The update is then written:

$$
\varphi_i(k) \propto p(c_i=k) \mathrm{exp}\left(m_k x_i - \frac{m^2_k + s_k}{2}\right)\,.
$$

### Update of $(\phi_i)_{1\leqslant i \leqslant n}$ using CAVI.

In [None]:
def CAVI_update_phi(X,m,s2):
    
    first_term_mean = np.dot(X, m.T)
    second_term_mean = -(m**2 + s2).sum(axis=-1)/2
    
    phi = np.exp(first_term_mean + second_term_mean)
    phi = phi / phi.sum(1)[:, np.newaxis]
    
    return phi

As $\tilde p_k(\mu_k|x)$ be the conditional distribution of $\mu_k$ given the observations and the other parameters.

$$
\tilde p_k(\mu_k|x) \propto p(\mu_k)\prod_{i=1}^np(x_i|c_i,\mu) \propto p(\mu_k)\prod_{i=1}^n p(x_i|\mu,c_i)\,. 
$$

Therefore,

$$
\mathbb{E}_{\tilde q_{\mu_k}}[\log \tilde p_k(\mu_k|x)] = \log p(\mu_k) + \sum_{i=1}^n \mathbb{E}_{\tilde q_{\mu_k}}[\log p(x_i|\mu,c_i)]
$$

and

\begin{align*}
\mathrm{exp}\left(\mathbb{E}_{\tilde q_{\mu_k}}[\log \tilde p_i(c_i|x)]\right) &\propto p(\mu_k) \mathrm{exp}\left(\sum_{i=1}^n\sum_{k=1}^K  \mathbb{E}_{\tilde q_{\mu_k}}[1_{c_i=k}\log \varphi_{\mu_k,1}(x_i)]\right)\,\\
&\propto p(\mu_k) \mathrm{exp}\left(\sum_{i=1}^n \phi_i(k) \mathbb{E}_{\tilde q_{\mu_k}}[\log \varphi_{\mu_k,1}(x_i)]\right)\,\\
&\propto \mathrm{exp}\left(-\frac{\mu_k^2}{2\sigma^2}-\frac{1}{2}\sum_{i=1}^n \phi_i(k)(x_i-\mu_k)^2\right)\,,\\
&\propto \mathrm{exp}\left(-\frac{\mu_k^2}{2\sigma^2}+\sum_{i=1}^n \phi_i(k)x_i\mu_k - \frac{1}{2}\sum_{i=1}^n \phi_i(k)\mu^2_k\right)\,.

──────

= STATED GOAL A =
In the CAVI passage, what does the function CAVI_update_phi divide phi by after taking the exponential?
= STATED GOAL B =
Summarize the CAVI passage in two sentences.
The material after the CAVI passage has no role here.

= DATASET EXCERPT =
──────

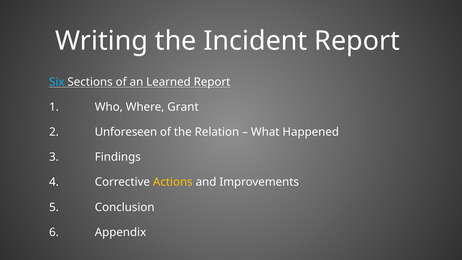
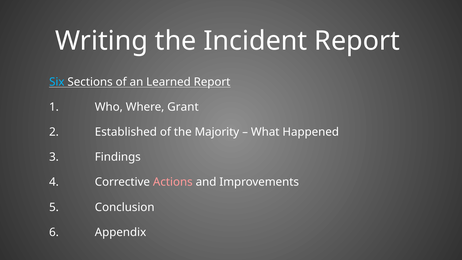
Unforeseen: Unforeseen -> Established
Relation: Relation -> Majority
Actions colour: yellow -> pink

──────

= TASK RESULT A =
It divides phi by its sum along axis 1, so each row is divided by that row's sum.

= TASK RESULT B =
The CAVI passage gives the update for φ_i(k) as proportional to p(c_i=k) times exp(m_k x_i − (m_k² + s_k)/2) and implements it in a Python function, CAVI_update_phi, that exponentiates and normalizes the terms. It then writes the conditional distribution of μ_k given the observations and the other parameters, takes the expected log of that distribution, and expands the resulting exponential step by step into an expression in μ_k involving σ², φ_i(k) and x_i.